Immobile travel syndrome can end up being very dangerous: being immobile for many hours causes blood to pool, especially in the extremities. This puts us at risk of deep vein thrombosis. If we combine immobility with low cabin pressure, the risk of clots increases. This is why all doctors emphasize the importance of trying to move around during a flight; immobility is the main factor in this syndrome.
Airplane seats don’t help. They are not ergonomic at all, and sitting in a fixed, hunched position for hours causes tension in the neck, shoulders, and lower back. Apart from circulatory problems, a long flight ends up causing stiffness and generalized muscle pain.
The solution: a tennis ball
A simple ball can serve as a mini foam roller for acupressure. According to the principle of myofascial release, pressure is applied to muscle knots by rolling the ball. This pressure helps increase blood flow in the area, relieves tension, and prevents stiffness.
We can use the tennis ball in many ways: if we want to massage our back, we will place it between ourselves and the seat. To do this, we can move subtly from side to side; remember, you are on a plane with other people, so don’t make any ridiculous movements. If you want to move your legs, which is key to improving circulation during your flight, you can take off your shoes and place the arch of your foot on the ball. This is an excellent exercise for swelling and circulation in the lower extremities while you are on the plane.
Beyond the Ball
There are many things you can do to ensure that a 12-hour flight doesn’t take a toll on your health. Experts recommend drinking 1 liter of water for every four hours of flight time. After all, the cabin of an airplane has a very low humidity level, so we dehydrate faster than usual. Avoid diuretics such as alcohol and caffeine, which dehydrate us and make us more tired.

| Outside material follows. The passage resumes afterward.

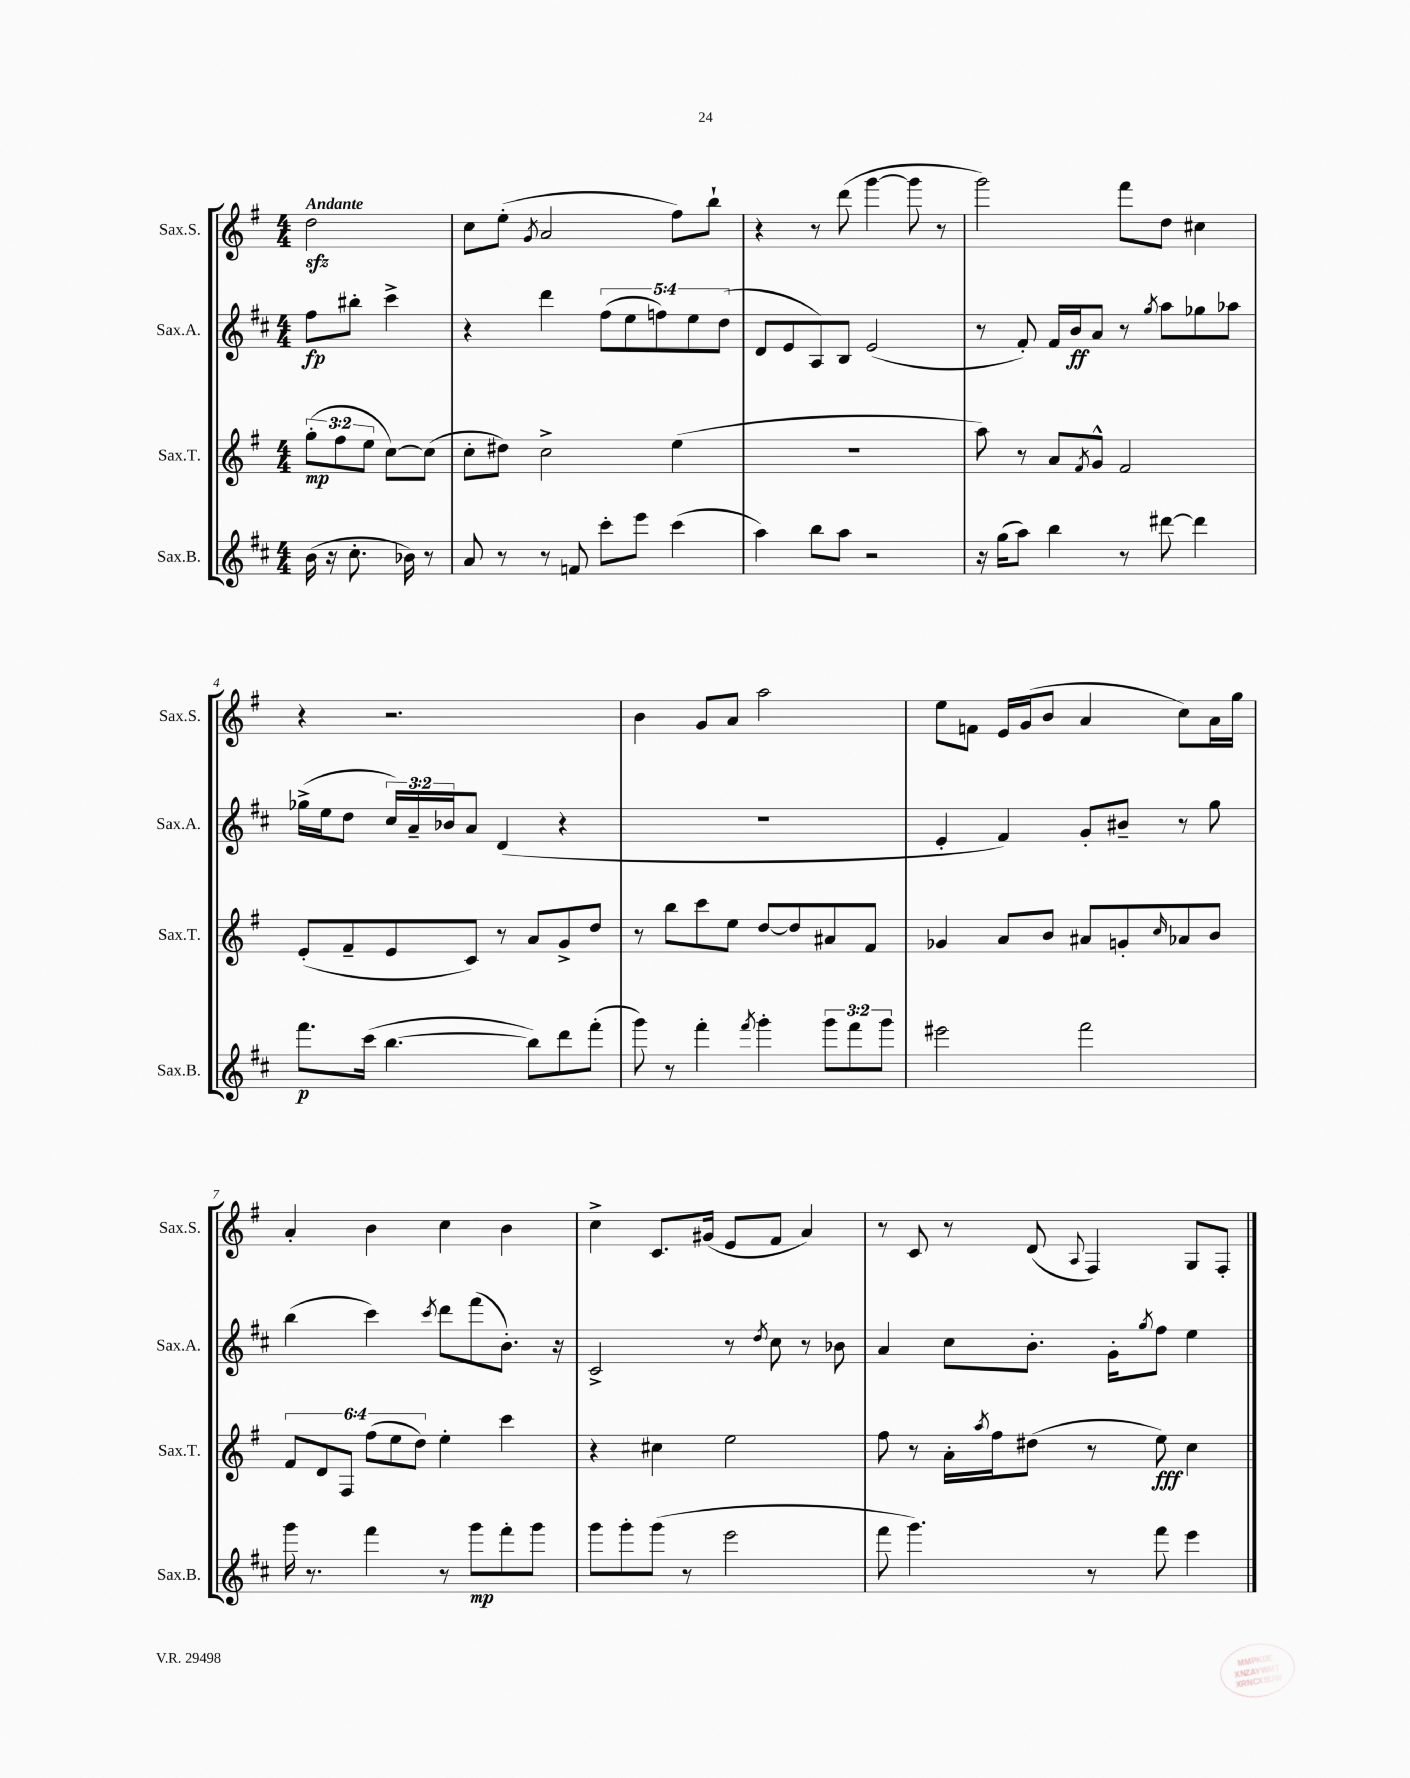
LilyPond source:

To combat dryness in the environment, you can use moisturizers, lip balms, and artificial tears to lubricate your eyes. If you usually wear contact lenses, we suggest you wear glasses while you are on the flight.

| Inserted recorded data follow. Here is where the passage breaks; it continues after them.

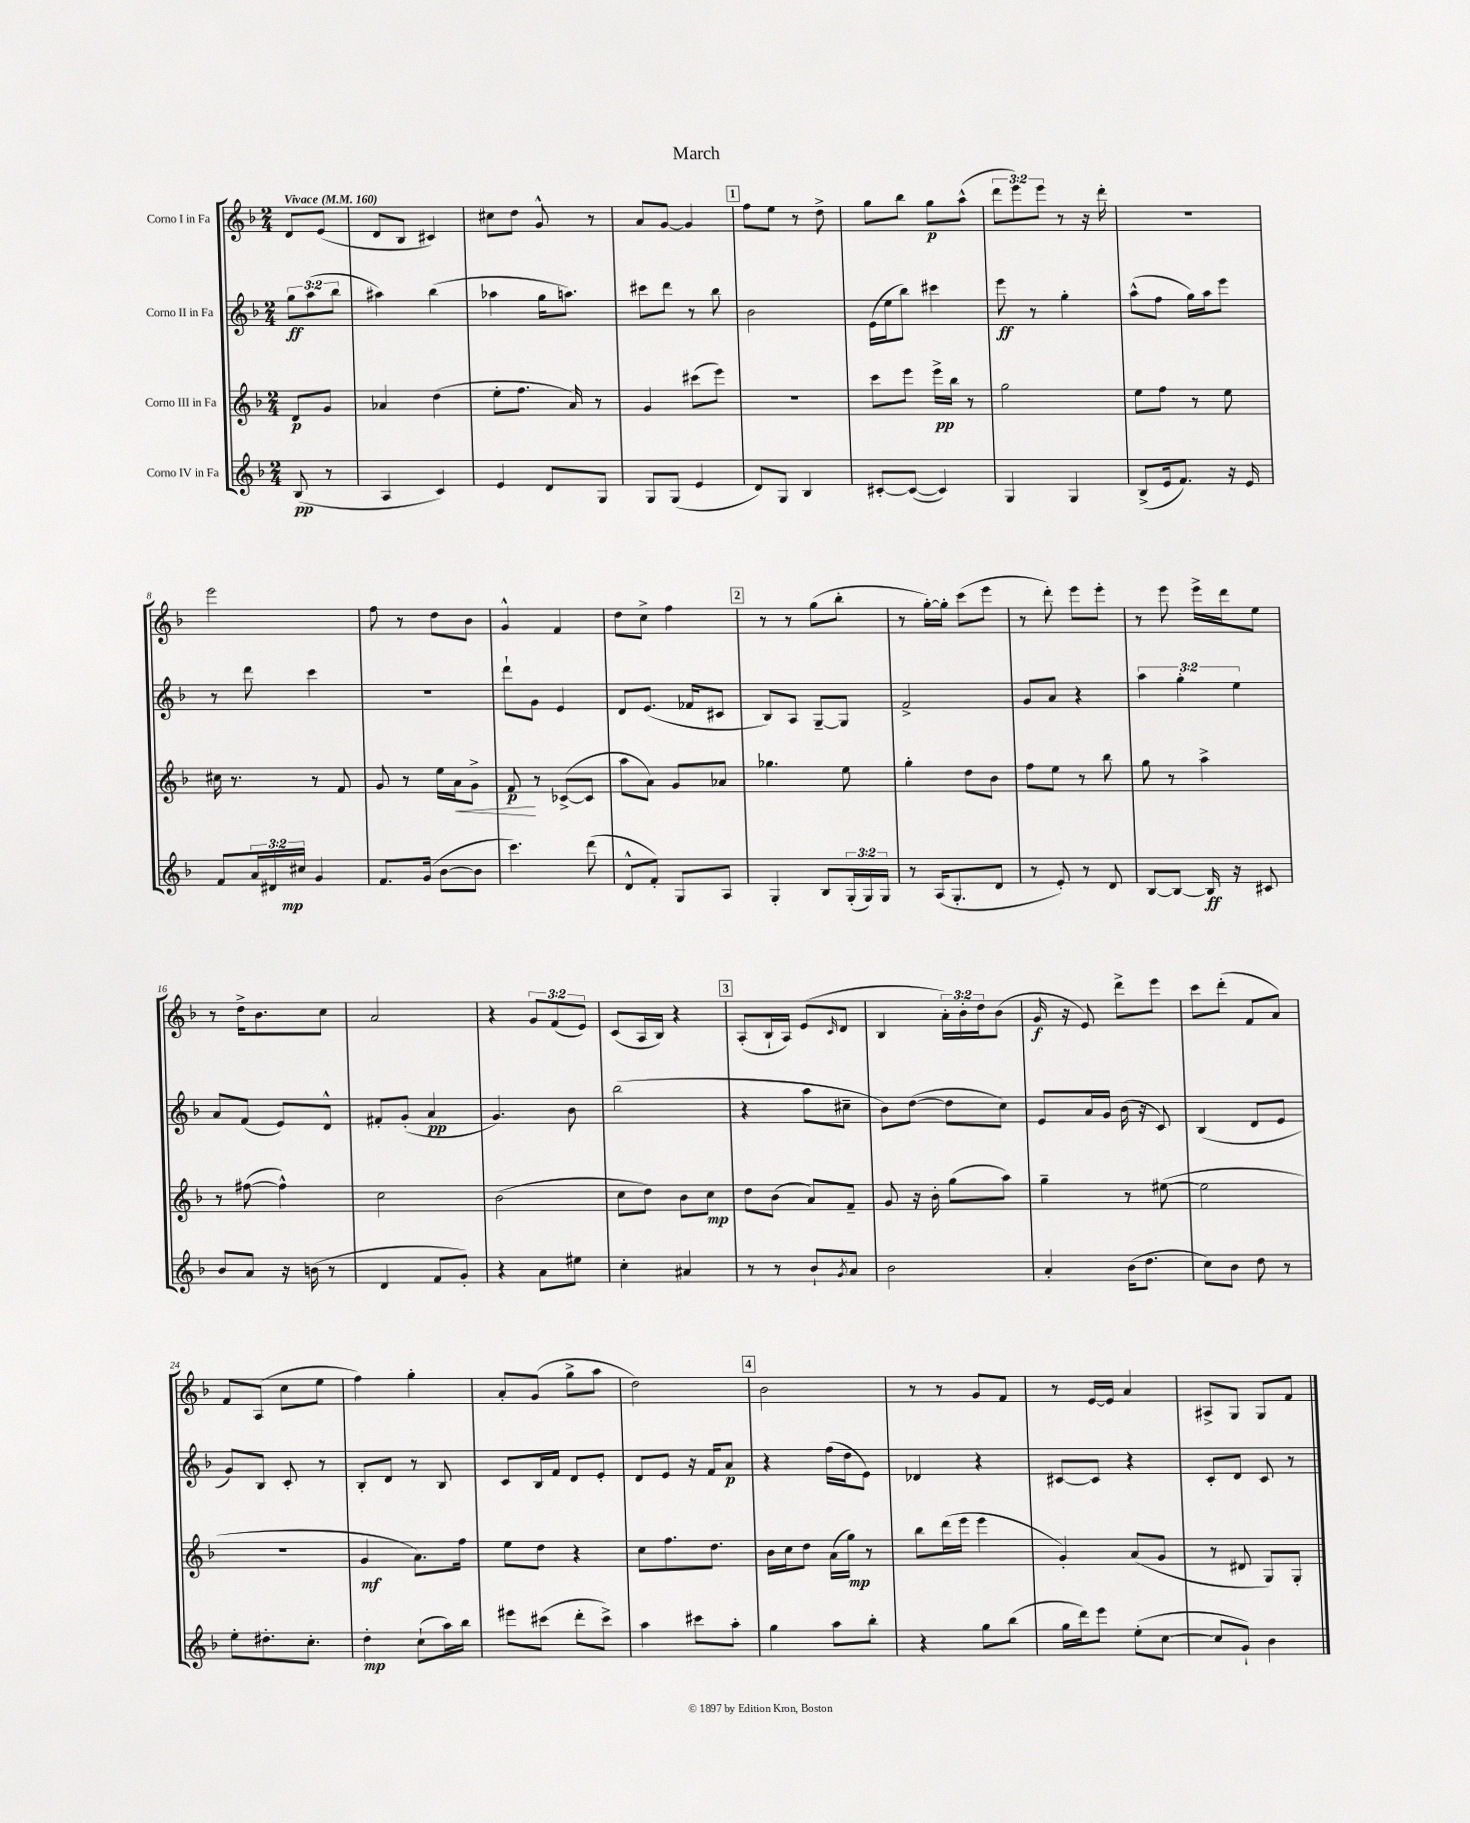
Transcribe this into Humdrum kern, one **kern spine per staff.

**kern	**kern	**kern	**kern
*staff4	*staff3	*staff2	*staff1
*clefG2	*clefG2	*clefG2	*clefG2
*k[b-]	*k[b-]	*k[b-]	*k[b-]
*M2/4	*M2/4	*M2/4	*M2/4
*MM160	*MM160	*MM160	*MM160
(8B-	8d	12gg	8d
.	.	(12aa	.
8r	8g	.	(8e
.	.	12bb-	.
=	=	=	=
4A	4a-	4aa#)	8d
.	.	.	8B-
4c)	(4dd	(4bb-	4c#)
=	=	=	=
4e	8ee'	4aa-	8cc#
.	8.ff	.	8dd
8d	.	16gg	8g^^
.	16a)	8.aa)	.
8G	8r	.	8r
=	=	=	=
8G	4g	8ccc#	8a
(8G	.	8ddd	[8g
4e	(8ccc#	8r	4g]
.	8eee)	8bb-	.
=	=	=	=
8d)	2r	2b-	8ff
8G	.	.	8ee
4B-	.	.	8r
.	.	.	8dd^
=	=	=	=
[8c#'	8ccc	(16e	8gg
.	.	16ee	.
(8c#_	8eee	8bb-)	8bb-
4c#])	16eee^	4ccc#	8gg
.	16bb-	.	.
.	8r	.	(8aa^^
=	=	=	=
4G	2gg	8eee	12ddd
.	.	.	12eee)
.	.	8r	.
.	.	.	12eee
4G	.	4gg'	8r
.	.	.	16r
.	.	.	16ddd'
=	=	=	=
(8B-^	8ee	(8aa^^	2r
16e	8ff	8ff	.
8.f)	.	.	.
.	8r	16gg)	.
.	.	16aa	.
16r	8ee	8eee	.
16e	.	.	.
=	=	=	=
8f	16cc#	8r	2eee
.	8.r	.	.
24a	.	8ddd	.
24d#	.	.	.
24cc#	.	.	.
4g	8r	4ccc	.
.	8f	.	.
=	=	=	=
8.f	8g	2r	8ff
.	8r	.	8r
(16g	.	.	.
[8b-	16ee	.	8dd
.	16a	.	.
8b-]	8g^	.	8b-
=	=	=	=
4.ccc)	8f	8ddd`	4g^^
.	8r	8g	.
.	([8c-^	4e	4f
(8ddd	8c-]	.	.
=	=	=	=
8d^^	8aa	8d	8dd
8f')	8a)	(8.e	8cc^
8G	8g	.	4ff
.	.	16f-	.
8A	8a-	8c#	.
=	=	=	=
4G'	4.gg-	8B-)	8r
.	.	8A	8r
8B-	.	[8G~	(8gg
(24G'	8ee	8G]	8bb-'
24G)	.	.	.
24G	.	.	.
=	=	=	=
8r	4gg'	2f^	8r
(16A	.	.	[16gg')
8.G'	.	.	16gg']
.	8dd	.	(8ccc
8d	8b-	.	8eee
=	=	=	=
8r	8ff	8g	8r
8e')	8ee	8a	8ddd')
8r	8r	4r	8eee
8d	8bb-	.	8eee'
=	=	=	=
[8B-	8gg	6aa	8r
8B-_	8r	.	8eee
.	.	6gg'	.
16B-]	4aa^	.	16eee^
16r	.	.	16ddd
.	.	6ee	.
8c#	.	.	8ee
=	=	=	=
8b-	8r	8a	8r
8a	([8ff#	(8f	16dd^
.	.	.	8.b-
16r	4ff#^^])	8e)	.
(16b	.	.	.
8r	.	8d^^	8cc
=	=	=	=
4d	2cc	8f#'	2a
.	.	(8g'	.
8f	.	4a	.
8g')	.	.	.
=	=	=	=
4r	(2b-	4.g)	4r
8a	.	.	12g
.	.	.	(12f
8ee#	.	8b-	.
.	.	.	12e)
=	=	=	=
4cc'	8cc	(2bb-	(8c
.	8dd)	.	16A
.	.	.	16B-)
4a#	8b-	.	4r
.	8cc	.	.
=	=	=	=
8r	8dd	4r	(8A'
8r	(8b-	.	16B-`
.	.	.	16A)
8b-`	8a)	8aa	(8e
8qg	.	.	16qqc
8a	8f~	8cc#~	8d
=	=	=	=
2b-	8g	8b-)	4B-
.	16r	([8dd	.
.	16b-'	.	.
.	(8gg	8dd]	24a')
.	.	.	24b-'
.	.	.	24dd
.	8aa)	8cc)	(8b-
=	=	=	=
4a'	4gg~	8e	16g
.	.	.	16r
.	.	16a	8e)
.	.	16g	.
(16b-	8r	(16b-	8ddd^
8.dd	.	16r	.
.	([8ee#	8c)	8eee
=	=	=	=
8cc)	2ee#]	(4B-	8ccc
8b-	.	.	(8ddd'
8dd	.	8d	8f
8r	.	8e	8a)
=	=	=	=
8ee'	2r	8g)	8f
8.dd#'	.	8B-	(8A
.	.	8c'	8cc
8.cc'	.	.	.
.	.	8r	8ee
=	=	=	=
4dd'	4g	8B-'	4ff)
.	.	8d	.
(8cc`	8.a)	8r	4gg'
16aa)	.	8B-	.
16bb-	16ff	.	.
=	=	=	=
8eee#	8ee	8c	8a'
(8ccc#	8dd	16B-	(8g
.	.	16f	.
8ddd'	4r	8d	8gg^
8ccc#^)	.	8e'	8aa
=	=	=	=
4aa	8cc	8d	2dd)
.	8.ff	8e	.
8ccc#	.	16r	.
.	8.dd	16f	.
8aa'	.	8a	.
=	=	=	=
4gg	16b-	4r	2b-
.	16cc	.	.
.	8dd	.	.
8aa	(16a	(16ff	.
.	16gg)	16dd	.
8bb-'	8r	8e)	.
=	=	=	=
4r	8bb-	4d-	8r
.	(16ddd	.	8r
.	16eee	.	.
8gg	4eee	4r	8g
(8bb-	.	.	8f
=	=	=	=
16gg	4g')	[8c#	8r
16ddd)	.	.	.
8eee	.	8c#]	[16e
.	.	.	16e]
(8ee'	(8a	4r	4a
[8cc	8g	.	.
=	=	=	=
8cc]	8r	8c'	8A#^
8g`)	8d#	8d	8G
4b-	8G)	8c	8G
.	8G'	8r	8f
==	==	==	==
*-	*-	*-	*-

Do exercises with a tennis ball. Experts strongly recommend that passengers get up and walk down the aisle every two hours. Try to take advantage of going to the bathroom to take a long walk, so as to disturb the passengers in the aisle as little as possible, if you have a window seat, for example.
Another premium tip from frequent flyers is to wear graduated compression stockings. They are an effective measure to reduce swelling and the risk of blood clots. Apart from that, you can do essential movements such as ankle circles and flexing your toes and heels as if pumping. We hope these tips will help you on your next flight.